The 2009-10 Beavers finished 11-20 overall after starting the season 9-2, going 2-16 in Pac-10 games. Rueck inherited five scholarship players after the volatile Wagner was fired in June following a mass exodus of players from the program.

That left Rueck — who had coached a George Fox team with 10 freshmen and no returning starters to a 32-0 record and a national Division III championship in 2008-09 — no time to recruit and with a roster ill-equipped to compete in the

Pac-10.

Rueck’s makeshift crew competed, though, going 9-21 and 2-16 his first season but suffering 10 of the conference losses by single digits.

Three years later, Rueck’s fourth OSU team has finished the regular season 21-9 overall — most wins in the program since 1994-95 — and a program-best 13-5 in Pac-12 action, tying for second in the conference with California.

“It makes me smile,” says Rueck, 43, a 1991 Oregon State graduate whose goal was to one day coach at his alma mater. “I don’t think many people realize exactly what this has taken.
= = = = = = =
| YOUR TASK |
Can you continue the passage about Rueck rebuilding the Oregon State basketball program, starting right after its last sentence?
= = = = = = =
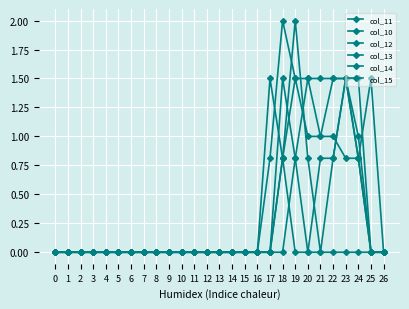

Count the col_12 values in the range 0 to 1.

25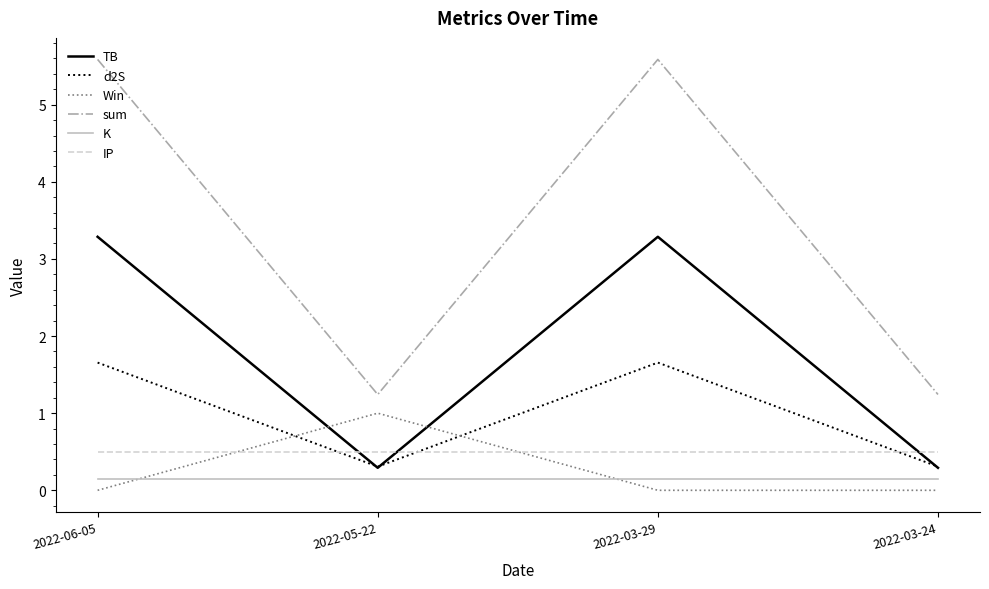

What are all the series names shown in the legend?

TB, d2S, Win, sum, K, IP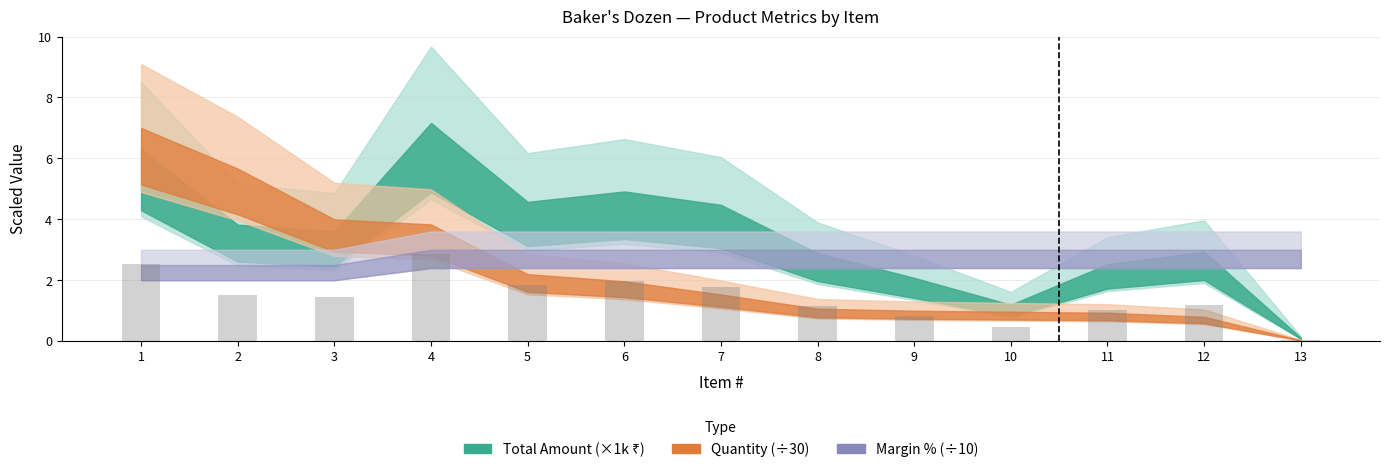

What is the average value?

1.4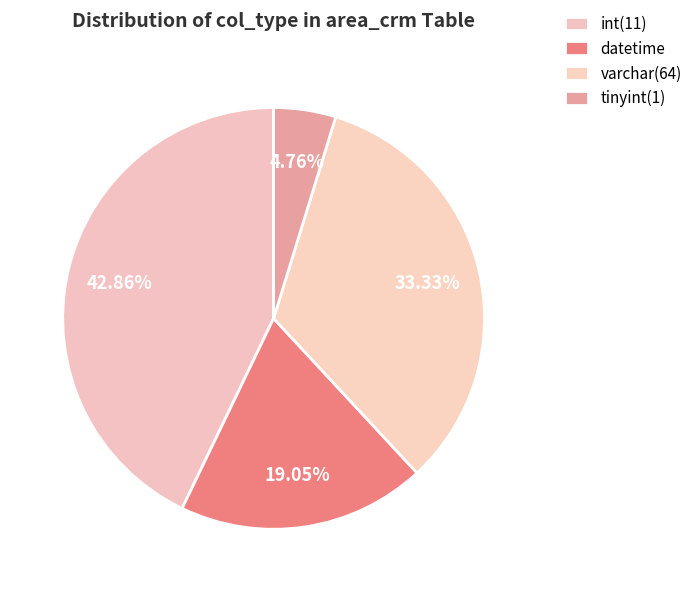

To the nearest percent, what is the average slice percentage?

25%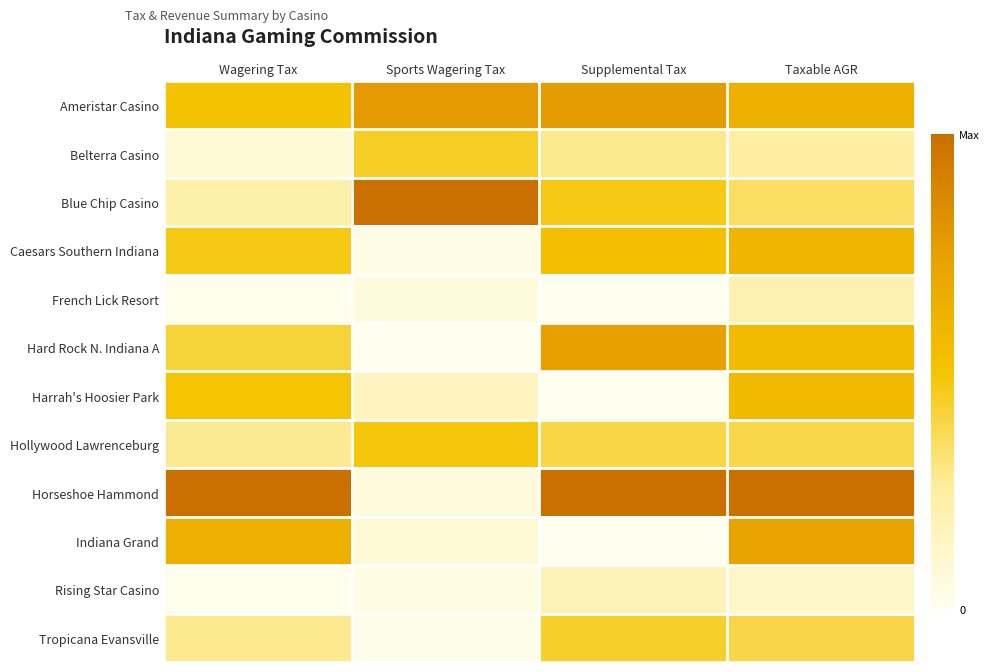

At how many categories does at least one series exceed 0?

4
= = = = = = =
| RESULT OF THIS TASK |
“I’ve been so proud of our coaching staff. We recruited for a program that initially was below zero. I don’t think anybody quite understands what a grind it has been to get the right people on board, which we have now.

“Seeing it come to fruition ... you never know if it will happen. You just hope it does. It’s as exciting as it gets for a coach. I have a great sense of pride for all the young women in our program.”

The players have the same sense of pride in their coach.

“He’s done such a great job,” says 6-6 center Ruth Hamblin, who has emerged as one of the nation’s top post players in her sophomore season. “He had to fight through the early years to develop the culture he intended. To have things blossom with this team has been really cool.”

The Beavers are 14-1 at home including 9-0 in conference, losing only to second-ranked Notre Dame (29-0) 70-58 at Corvallis on Dec. 29.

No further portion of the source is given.